The reason I'm asking is that I don't have a good computing setup to train the entire thing, I would like to see how the model performs on my dataset.

octavian-ganea commented 7 years ago

Hi,

This cannot work as you would need to train entity vectors for all candidates in your dataset, which might be different from the candidates that appeared in the datasets that I used. Regarding to the computing setup, testing with a pre-trained model (via test_one_loaded_model.lua) will still use most of the resources used in training. But it should not use more than 10 GB of RAM if you do not load the entire training data to disk.

se4u commented 6 years ago

@octavian-ganea Just wanted to say that if will be great if you can upload the model file. Actually I personally am only interested in the weights for the f_network for the local ED model defined in the linear_layers.lua

f_network = nn.Sequential()
  :add(nn.Linear(2,opt.nn_pem_interm_size))
  :add(nn.ReLU())
  :add(nn.Linear(opt.nn_pem_interm_size,1))

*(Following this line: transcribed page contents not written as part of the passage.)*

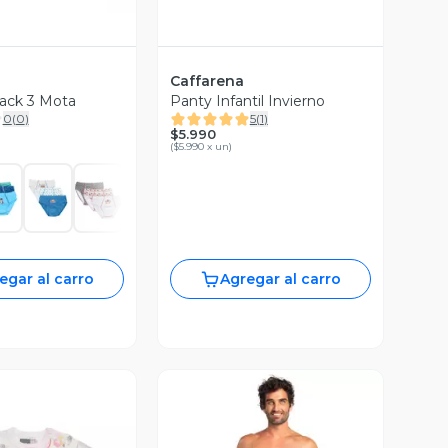
Caffarena
Pack 3 Mota
Panty Infantil Invierno
0
(
0
)
5
(
1
)
$5.990
(
$5.990 x un
)
egar al carro
Agregar al carro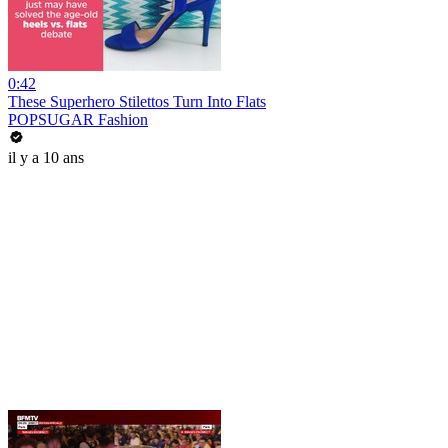
0:42
These Superhero Stilettos Turn Into Flats
POPSUGAR Fashion
il y a 10 ans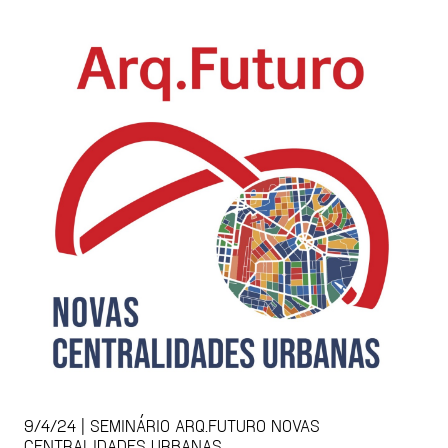
9/4/24 | SEMINÁRIO ARQ.FUTURO NOVAS
CENTRALIDADES URBANAS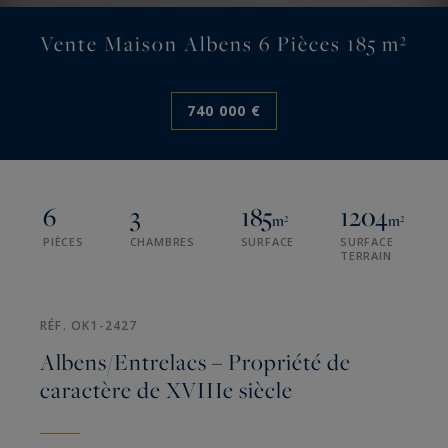
Vente Maison Albens 6 Pièces 185 m²
740 000 €
6
3
185
1204
m²
m²
PIÈCES
CHAMBRES
SURFACE
SURFACE
TERRAIN
RÉF. OK1-2427
Albens/Entrelacs – Propriété de
caractère de XVIIIe siècle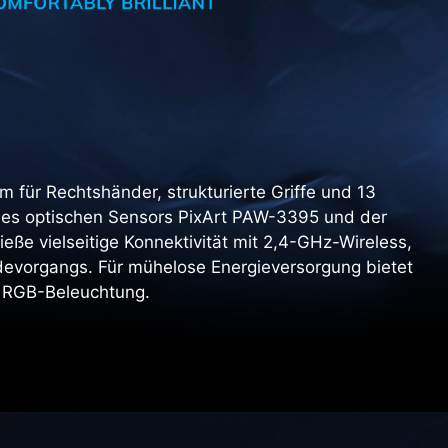
für Rechtshänder, strukturierte Griffe und 13
k des optischen Sensors PixArt PAW-3395 und der
eße vielseitige Konnektivität mit 2,4-GHz-Wireless,
devorgangs. Für mühelose Energieversorgung bietet
 RGB-Beleuchtung.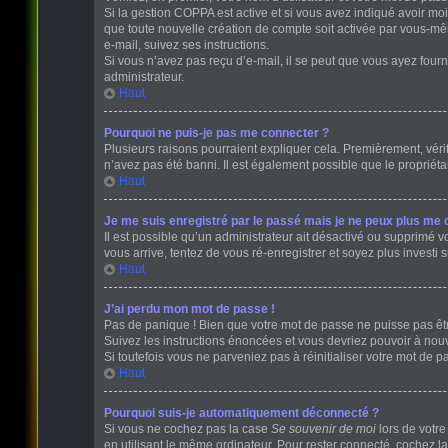
Si la gestion COPPA est active et si vous avez indiqué avoir mo
que toute nouvelle création de compte soit activée par vous-mê
e-mail, suivez ses instructions.
Si vous n’avez pas reçu d’e-mail, il se peut que vous ayez fourni
administrateur.
Haut
Pourquoi ne puis-je pas me connecter ?
Plusieurs raisons pourraient expliquer cela. Premièrement, vérifi
n’avez pas été banni. Il est également possible que le propriétair
Haut
Je me suis enregistré par le passé mais je ne peux plus me 
Il est possible qu’un administrateur ait désactivé ou supprimé v
vous arrive, tentez de vous ré-enregistrer et soyez plus investi s
Haut
J’ai perdu mon mot de passe !
Pas de panique ! Bien que votre mot de passe ne puisse pas être 
Suivez les instructions énoncées et vous devriez pouvoir à no
Si toutefois vous ne parveniez pas à réinitialiser votre mot de 
Haut
Pourquoi suis-je automatiquement déconnecté ?
Si vous ne cochez pas la case
Se souvenir de moi
lors de votr
en utilisant le même ordinateur. Pour rester connecté, cochez l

Figure 3 in the paper already has a plot for the global ED model and I was interested in a similar plot for the local ED model.

octavian-ganea commented 6 years ago

That's right, figure 3 is plotting that function. Unfortunately I do not have the local model, so I would have to re-run the whole training again. Not sure I will have time before the ICML/ACL deadlines. However, I hope the instructions on how to reproduce our results are easy to follow, so feel free to try it out yourself :).